[TASK TO CARRY OUT] Can you copy out the rows below with every "maximum value" replaced by "highest value", leaving everything else unchanged and omitting the pictures?

*** SOURCE MATERIAL

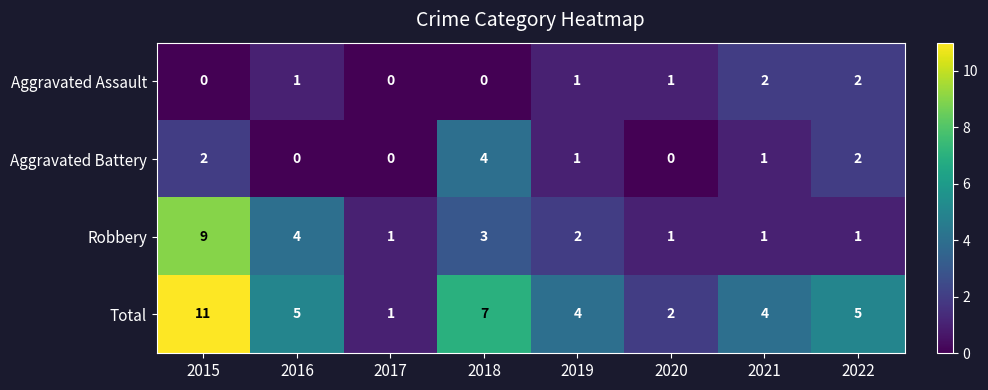

Count the Robbery values in the range 1 to 4.

7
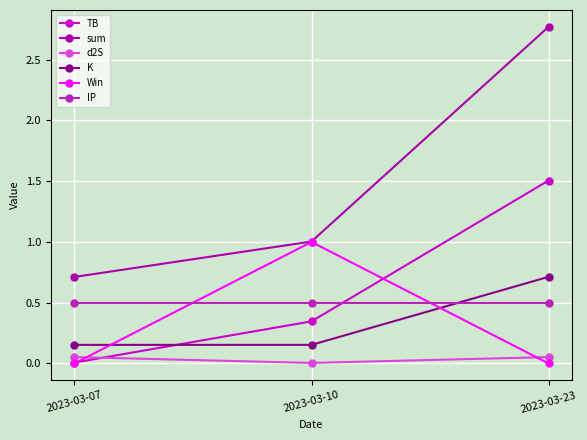

Which series changed the most between 2023-03-10 and 2023-03-23?

sum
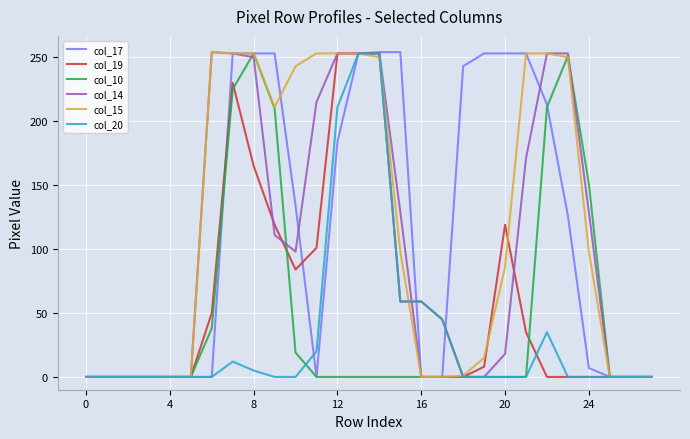

What is the maximum value shown in the chart?

254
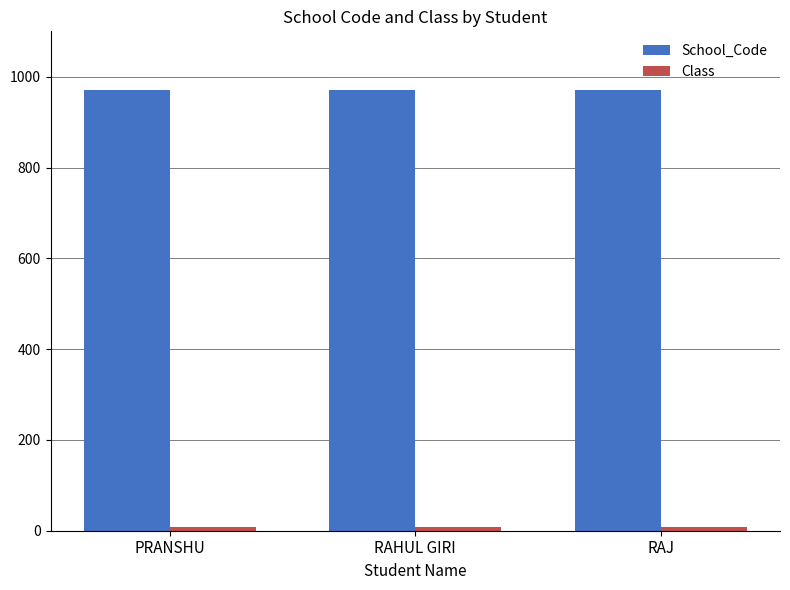

What is the maximum value shown in the chart?

971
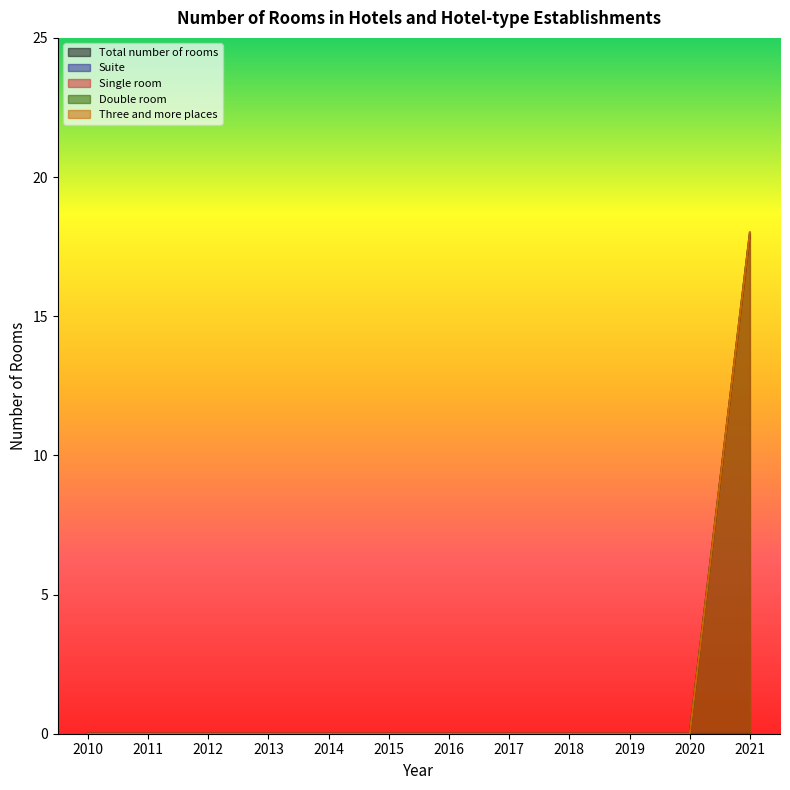

At which category does the chart reach its peak across all series?

2021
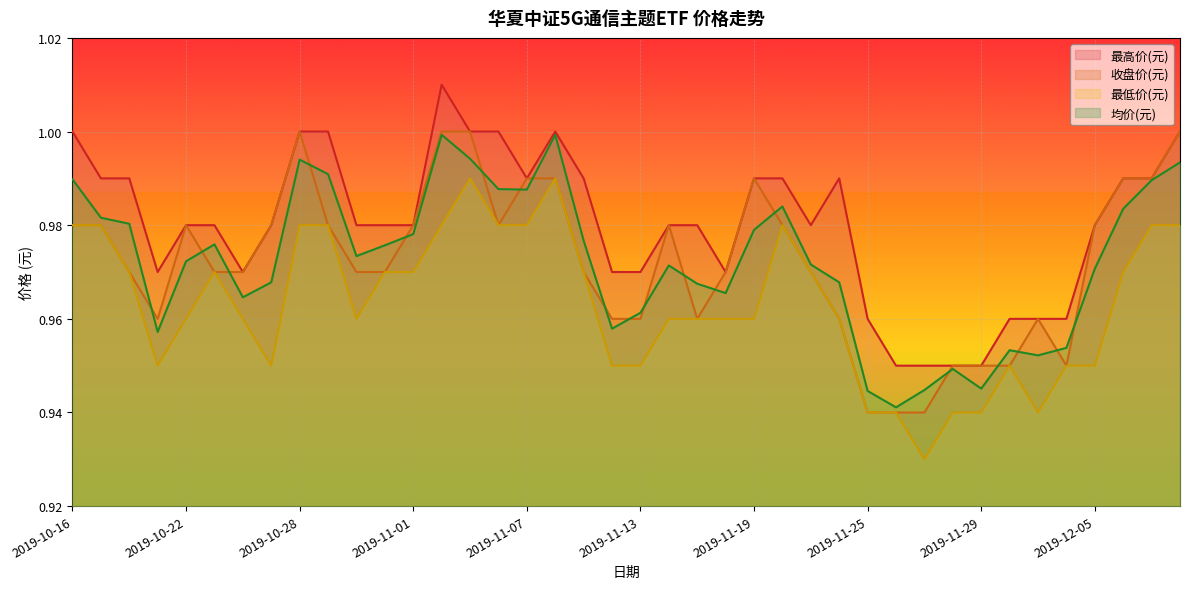

What is the label of the 18th point from the right?

2019-11-15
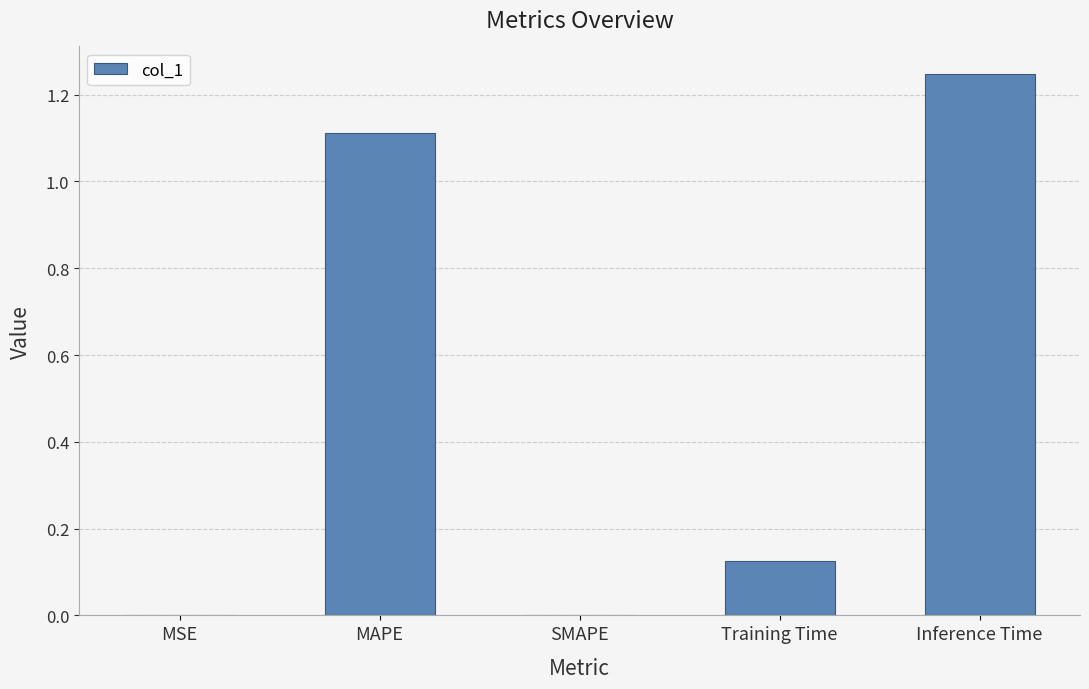

Read the value at MAPE.

1.1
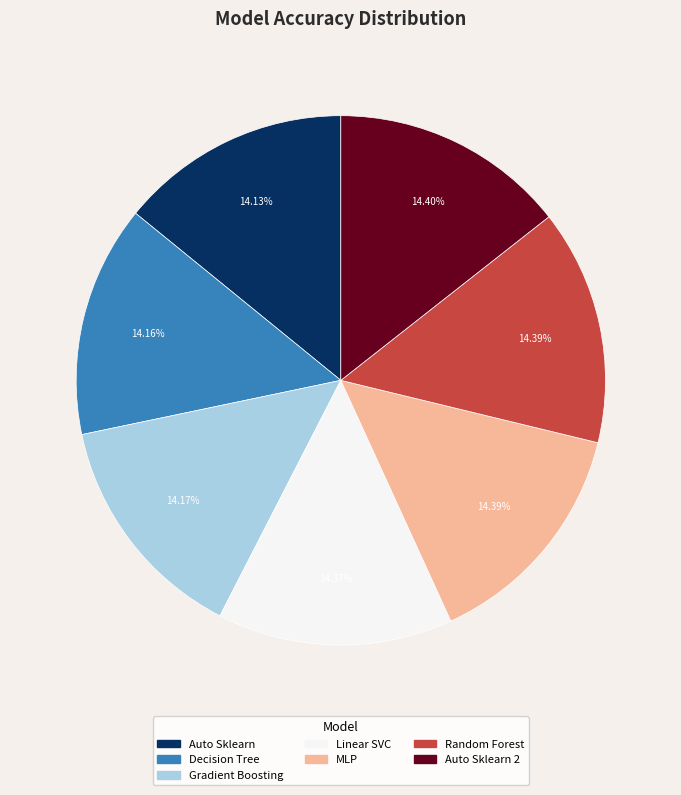

Is there a majority slice in this chart?

No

******

[RESPONSE]
Count the Robbery values in the range 1 to 4.

7

Which series changed the most between 2023-03-10 and 2023-03-23?

sum

What is the highest value shown in the chart?

254

What is the highest value shown in the chart?

971

At which category does the chart reach its peak across all series?

2021

What is the label of the 18th point from the right?

2019-11-15

Read the value at MAPE.

1.1

Is there a majority slice in this chart?

No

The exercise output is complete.